The Hong Kong government is pushing hard for digital infrastructure, and the pipeline for new data centres is at least twice that of Singapore's.

It's been a while since I last looked at Hong Kong's data centre market. And aggressive new growth appears to be happening there.

Hong Kong data centre hub

At one point, Hong Kong was neck-and-neck with Singapore as the leading data centre hub in the region. I recall how frequently analysts compared the two markets back then.

In fact, Singapore's move to develop a data centre park, now Tanjong Kling, came in the wake of Hong Kong launching the Tseung Kwan O (TKO) data centre park initiative back in 2005.

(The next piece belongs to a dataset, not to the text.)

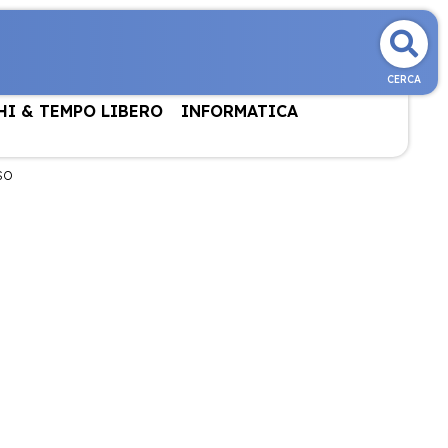
CERCA
HI & TEMPO LIBERO
INFORMATICA
SO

However, Hong Kong's land crunch soon throttled growth from 2017. Today, Hong Kong has around 687MW of data centre capacity while Singapore has 1.4GW.

Eye on data centres

That gap has not gone unnoticed. Hong Kong has made major recent moves to allocate land and capital for large-scale data centre construction, notably through the government-led Sandy Ridge Data Facility Cluster in the Northern Metropolis.

The push for data centres is multi-pronged. It combines incentives, land supply, and encouragement of AI-focused partnerships, backed by a Data Centre Facilitation Unit set up to offer support. That's not all. The government is also pushing the conversion of ageing industrial facilities into modern AI-enabled data centres.

Push for AI

The initiatives are slowly taking shape at Sandy Ridge, following a formal open tender in 2025 and the awarding of land in March earlier this year.

The Digital Policy Office is explicit about what Sandy Ridge is for. It names three purposes: providing computing power to develop the AI industry, promoting scientific breakthroughs, and driving the widespread application of AI.

Indeed, land allocation decisions are apparently tied explicitly to AI capacity targets. Clearly, Hong Kong is shifting from its earlier caution towards a full AI push. The question now is whether that ambition can close the gap it let open, and how Singapore responds.